**Exercise instructions:**
In the entries below, copy word for word the part that opens with the line containing "Apeirogon von Colum" and closes with the line containing "ist das Schlimmste, was Eltern", including both of those lines.

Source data

• • • • • • •

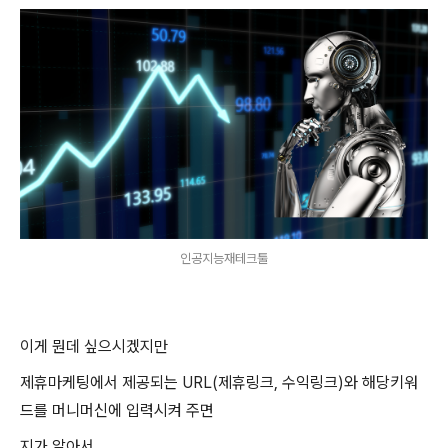
인공지능재테크툴
이게 뭔데 싶으시겠지만
제휴마케팅에서 제공되는 URL(제휴링크, 수익링크)와 해당키워
드를 머니머신에 입력시켜 주면
지가 알아서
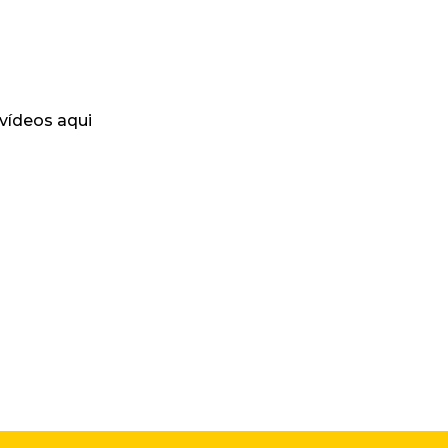
 vídeos aqui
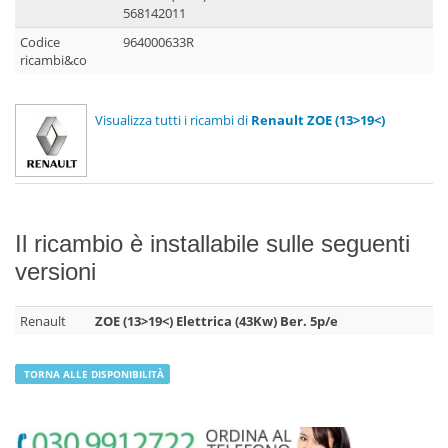
568142011
Codice
964000633R
ricambi&co
Visualizza tutti i ricambi di
Renault ZOE (13>19<)
Il ricambio è installabile sulle seguenti
versioni
Renault
ZOE (13>19<) Elettrica (43Kw) Ber. 5p/e
TORNA ALLE DISPONIBILITÀ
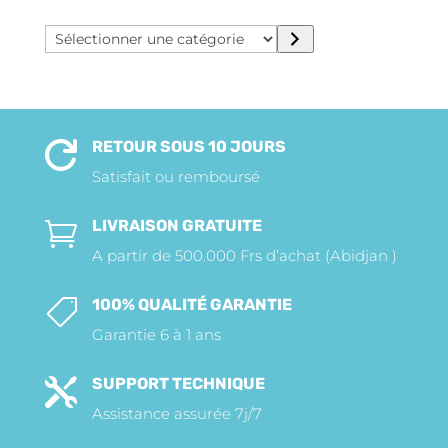
Sélectionner
une
catégorie
RETOUR SOUS 10 JOURS

Satisfait ou remboursé
LIVRAISON GRATUITE

A partir de 500.000 Frs d’achat (Abidjan )
100% QUALITÉ GARANTIE

Garantie 6 à 1 ans
SUPPORT TECHNIQUE

Assistance assurée 7j/7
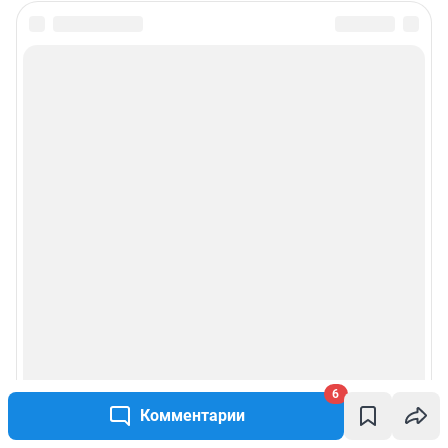
6
Комментарии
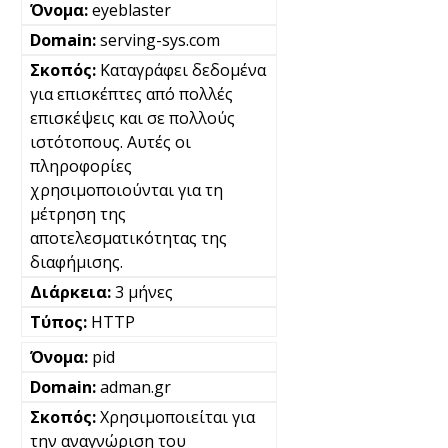
eyeblaster
serving-sys.com
Καταγράφει δεδομένα
για επισκέπτες από πολλές
επισκέψεις και σε πολλούς
ιστότοπους. Αυτές οι
πληροφορίες
χρησιμοποιούνται για τη
μέτρηση της
αποτελεσματικότητας της
διαφήμισης.
3 μήνες
HTTP
pid
adman.gr
Χρησιμοποιείται για
την αναγνώριση του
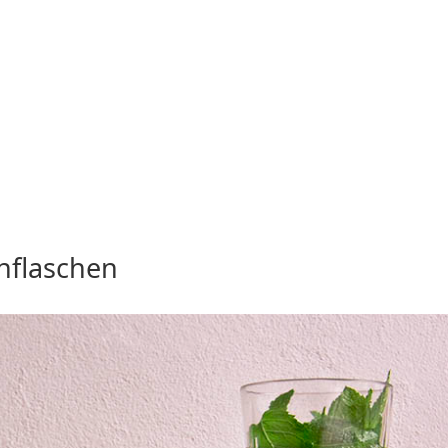
nflaschen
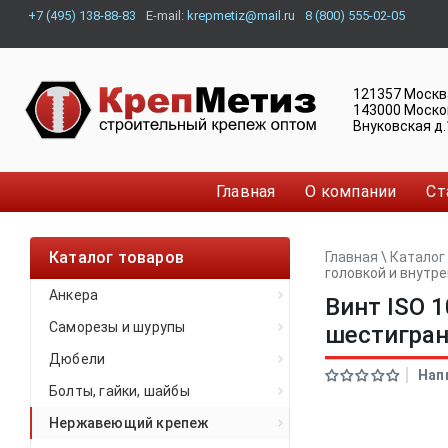
+7 (495) 138-88-83
E-mail:
krepmetiz@mail.ru
8 (800) 555-02-05
121357
Москв
143000
Моско
Внуковская д.
Главная
О компании
Ст
Каталог товаров
Главная
\
Каталог
головкой и внут
Анкера
Винт ISO 
Саморезы и шурупы
шестигра
Дюбели
Нап
Болты, гайки, шайбы
Нержавеющий крепеж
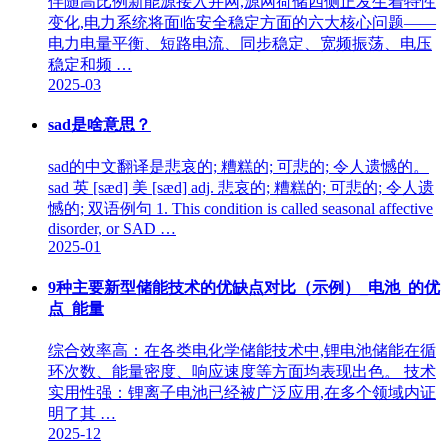
伴随高比例新能源接入并网,源网荷储四侧正发生着特性
变化,电力系统将面临安全稳定方面的六大核心问题——
电力电量平衡、短路电流、同步稳定、宽频振荡、电压
稳定和频 …
2025-03
sad是啥意思？
sad的中文翻译是悲哀的; 糟糕的; 可悲的; 令人遗憾的。
sad 英 [sæd] 美 [sæd] adj. 悲哀的; 糟糕的; 可悲的; 令人遗
憾的; 双语例句 1. This condition is called seasonal affective
disorder, or SAD …
2025-01
9种主要新型储能技术的优缺点对比（示例）_电池_的优
点_能量
综合效率高：在各类电化学储能技术中,锂电池储能在循
环次数、能量密度、响应速度等方面均表现出色。 技术
实用性强：锂离子电池已经被广泛应用,在多个领域内证
明了其 …
2025-12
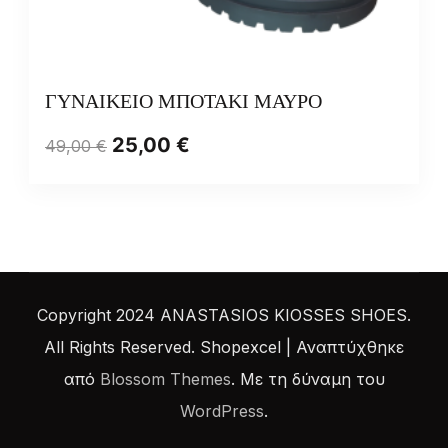
ΓΥΝΑΙΚΕΙΟ ΜΠΟΤΑΚΙ ΜΑΥΡΟ
25,00
€
49,00
€
Copyright 2024 ANASTASIOS KIOSSES SHOES.
All Rights Reserved.
Shopexcel | Αναπτύχθηκε
από
Blossom Themes
. Με τη δύναμη του
WordPress
.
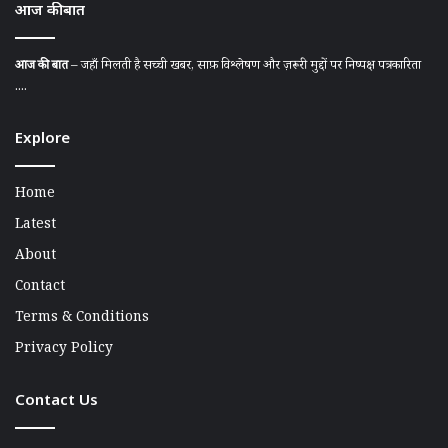
आज की बात
आज की बात
– जहाँ मिलती है सच्ची खबर, साफ़ विश्लेषण और ज़रूरी मुद्दों पर निष्पक्ष पत्रकारिता
....
Explore
Home
Latest
About
Contact
Terms & Conditions
Privacy Policy
Contact Us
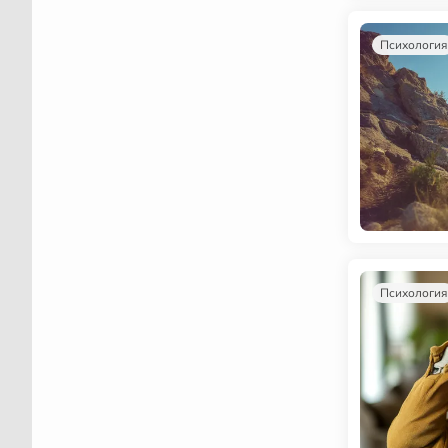
Психология
Психология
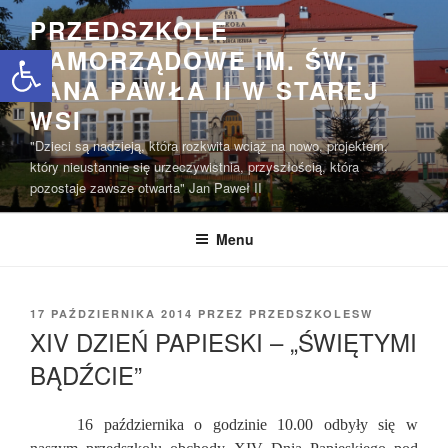
Przejdź
PRZEDSZKOLE
do
Open toolbar
SAMORZĄDOWE IM. ŚW.
treści
JANA PAWŁA II W STAREJ
WSI
"Dzieci są nadzieją, która rozkwita wciąż na nowo, projektem,
który nieustannie się urzeczywistnia, przyszłością, która
pozostaje zawsze otwarta" Jan Paweł II
Menu
OPUBLIKOWANE
17 PAŹDZIERNIKA 2014
PRZEZ
PRZEDSZKOLESW
W
XIV DZIEŃ PAPIESKI – „ŚWIĘTYMI
BĄDŹCIE”
16 października o godzinie 10.00 odbyły się w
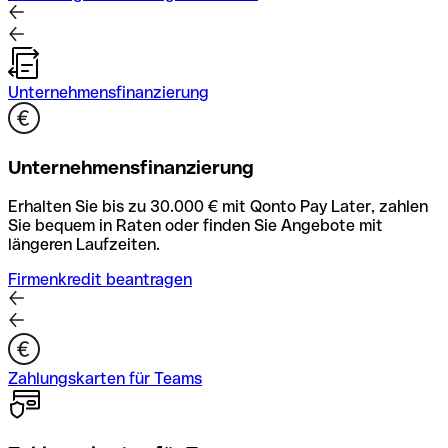
Unternehmensfinanzierung
Unternehmensfinanzierung
Erhalten Sie bis zu 30.000 € mit Qonto Pay Later, zahlen
Sie bequem in Raten oder finden Sie Angebote mit
längeren Laufzeiten.
Firmenkredit beantragen
Zahlungskarten für Teams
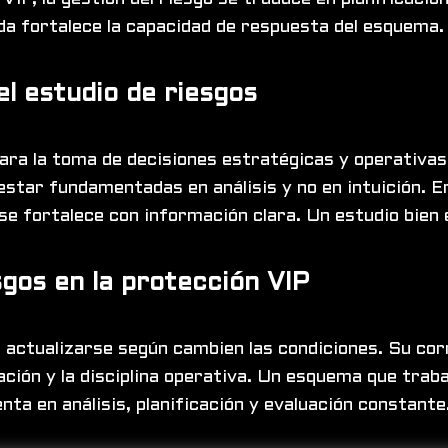
da fortalece la capacidad de respuesta del esquema. 
el estudio de riesgos
ara la toma de decisiones estratégicas y operativas.
estar fundamentadas en análisis y no en intuición. E
se fortalece con información clara. Un estudio bien 
sgos en la protección VIP
 actualizarse según cambien las condiciones. Su corr
ación y la disciplina operativa. Un esquema que trab
a en análisis, planificación y evaluación constante. 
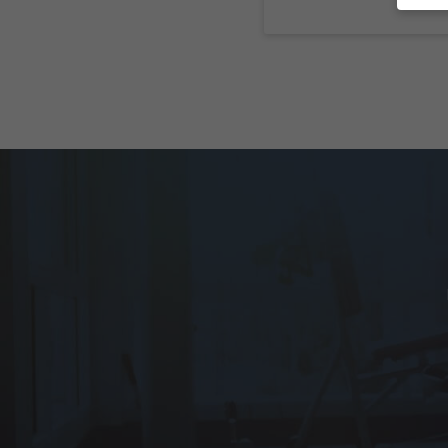
Wenn 
geben
Wir v
ihnen
Erfah
(z. B
und I
finde
indiv
Verfü
Hier 
Einwi
anzei
Al
Nu
Daten
E
Esse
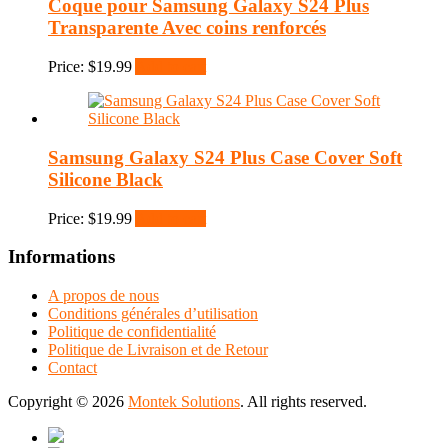
Coque pour Samsung Galaxy S24 Plus
Transparente Avec coins renforcés
Price:
$
19.99
Add to cart
Samsung Galaxy S24 Plus Case Cover Soft
Silicone Black
Price:
$
19.99
Add to cart
Informations
A propos de nous
Conditions générales d’utilisation
Politique de confidentialité
Politique de Livraison et de Retour
Contact
Copyright © 2026
Montek Solutions
. All rights reserved.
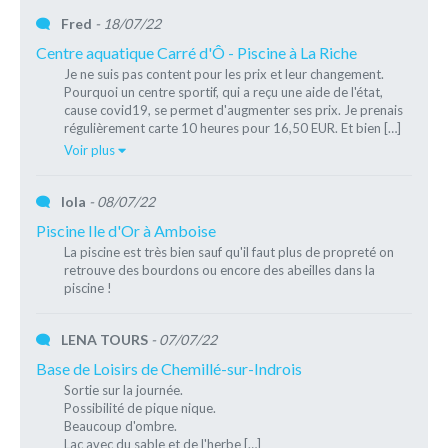
Fred
- 18/07/22
Centre aquatique Carré d'Ô - Piscine à La Riche
Je ne suis pas content pour les prix et leur changement.
Pourquoi un centre sportif, qui a reçu une aide de l'état,
cause covid19, se permet d'augmenter ses prix. Je prenais
régulièrement carte 10 heures pour 16,50 EUR. Et bien […]
Voir plus
lola
- 08/07/22
Piscine Ile d'Or à Amboise
La piscine est très bien sauf qu'il faut plus de propreté on
retrouve des bourdons ou encore des abeilles dans la
piscine !
LENA TOURS
- 07/07/22
Base de Loisirs de Chemillé-sur-Indrois
Sortie sur la journée.
Possibilité de pique nique.
Beaucoup d'ombre.
Lac avec du sable et de l'herbe […]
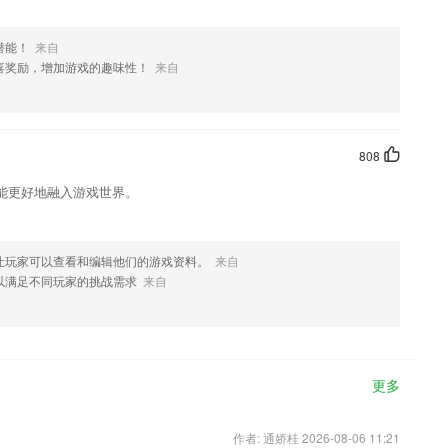
潜能！
来自
喜奖励，增加游戏的趣味性！
来自
808
能更好地融入游戏世界。
让玩家可以查看和编辑他们的游戏资料。
来自
以满足不同玩家的挑战需求
来自
更多
作者: 通娇桂 2026-08-06 11:21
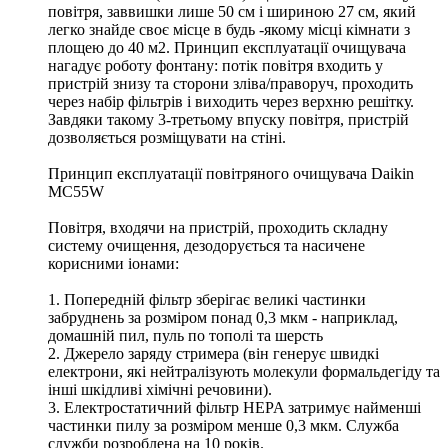
повітря, заввишки лише 50 см і шириною 27 см, який
легко знайде своє місце в будь -якому місці кімнати з
площею до 40 м2. Принцип експлуатації очищувача
нагадує роботу фонтану: потік повітря входить у
пристрій знизу та сторони зліва/праворуч, проходить
через набір фільтрів і виходить через верхню решітку.
Завдяки такому 3-третьому впуску повітря, пристрій
дозволяється розміщувати на стіні.
Принцип експлуатації повітряного очищувача Daikin
MC55W
Повітря, входячи на пристрій, проходить складну
систему очищення, дезодорується та насичене
корисними іонами:
1. Попередній фільтр зберігає великі частинки
забруднень за розміром понад 0,3 мкм - наприклад,
домашній пил, пуль по тополі та шерсть
2. Джерело заряду стримера (він генерує швидкі
електрони, які нейтралізують молекули формальдегіду та
інші шкідливі хімічні речовини).
3. Електростатичний фільтр HEPA затримує найменші
частинки пилу за розміром менше 0,3 мкм. Служба
служби розроблена на 10 років.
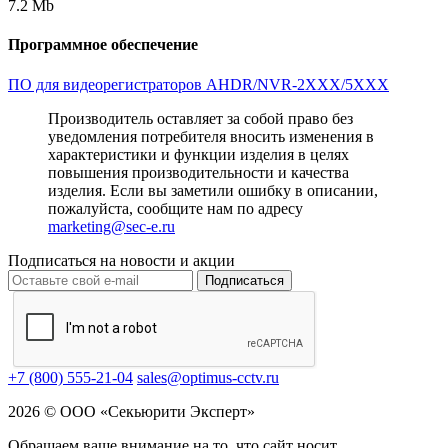
7.2 Mb
Программное обеспечение
ПО для видеорегистраторов AHDR/NVR-2XXX/5XXX
Производитель оставляет за собой право без
уведомления потребителя вносить изменения в
характеристики и функции изделия в целях
повышения производительности и качества
изделия. Если вы заметили ошибку в описании,
пожалуйста, сообщите нам по адресу
marketing@sec-e.ru
Подписаться на новости и акции
Подписаться
+7 (800) 555-21-04
sales@optimus-cctv.ru
2026 © ООО «Секьюрити Эксперт»
Обращаем ваше внимание на то, что сайт носит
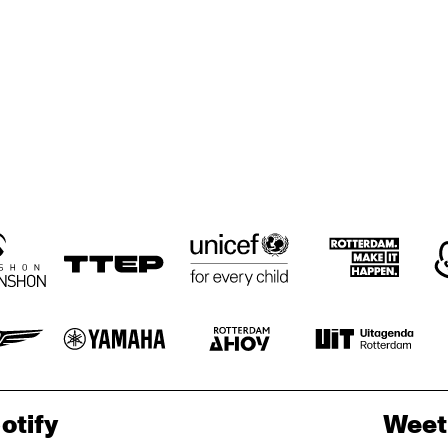
otify
Weet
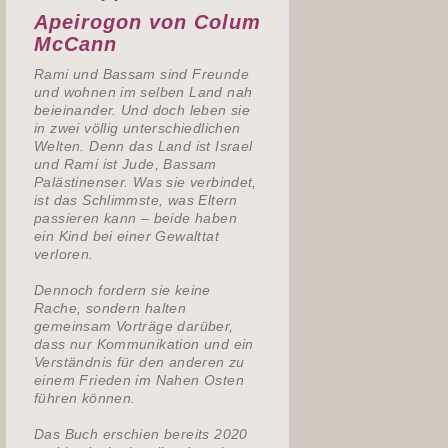
Apeirogon von Colum
McCann
Rami und Bassam sind Freunde
und wohnen im selben Land nah
beieinander. Und doch leben sie
in zwei völlig unterschiedlichen
Welten. Denn das Land ist Israel
und Rami ist Jude, Bassam
Palästinenser. Was sie verbindet,
ist das Schlimmste, was Eltern
passieren kann – beide haben
ein Kind bei einer Gewalttat
verloren.
Dennoch fordern sie keine
Rache, sondern halten
gemeinsam Vorträge darüber,
dass nur Kommunikation und ein
Verständnis für den anderen zu
einem Frieden im Nahen Osten
führen können.
Das Buch erschien bereits 2020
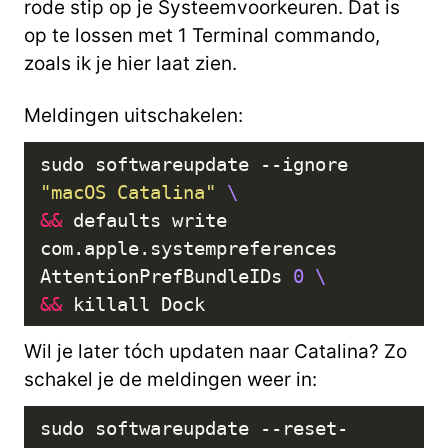
rode stip op je Systeemvoorkeuren. Dat is
op te lossen met 1 Terminal commando,
zoals ik je hier laat zien.
Meldingen uitschakelen:
sudo softwareupdate --ignore 
"macOS Catalina"
&&
 defaults write 
com.apple.systempreferences 
AttentionPrefBundleIDs 
0
&&
Wil je later tóch updaten naar Catalina? Zo
schakel je de meldingen weer in:
sudo softwareupdate --reset-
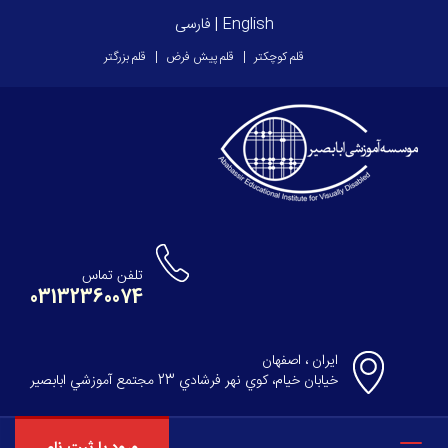
English
|
فارسی
قلم کوچکتر
قلم پیش فرض
قلم بزرگتر
تلفن تماس
03132360074
ایران ، اصفهان
خيابان خيام، كوي نهر فرشادي 23 مجتمع آموزشي ابابصير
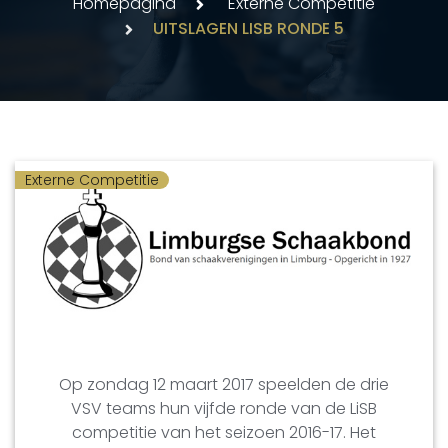
Homepagina
Externe Competitie
UITSLAGEN LISB RONDE 5
Externe Competitie
Op zondag 12 maart 2017 speelden de drie
VSV teams hun vijfde ronde van de LiSB
competitie van het seizoen 2016-17. Het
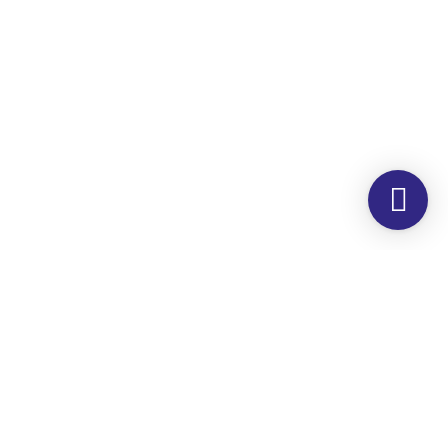
Morada
Hemer Serviços, Lda.
Rua dos Corticeiros, 34
Zona Industrial
Quinta dos Machados
2860-190 Moita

• • • • • • •

**Written solution:**
Apeirogon von Colum
McCann
Rami und Bassam sind Freunde
und wohnen im selben Land nah
beieinander. Und doch leben sie
in zwei völlig unterschiedlichen
Welten. Denn das Land ist Israel
und Rami ist Jude, Bassam
Palästinenser. Was sie verbindet,
ist das Schlimmste, was Eltern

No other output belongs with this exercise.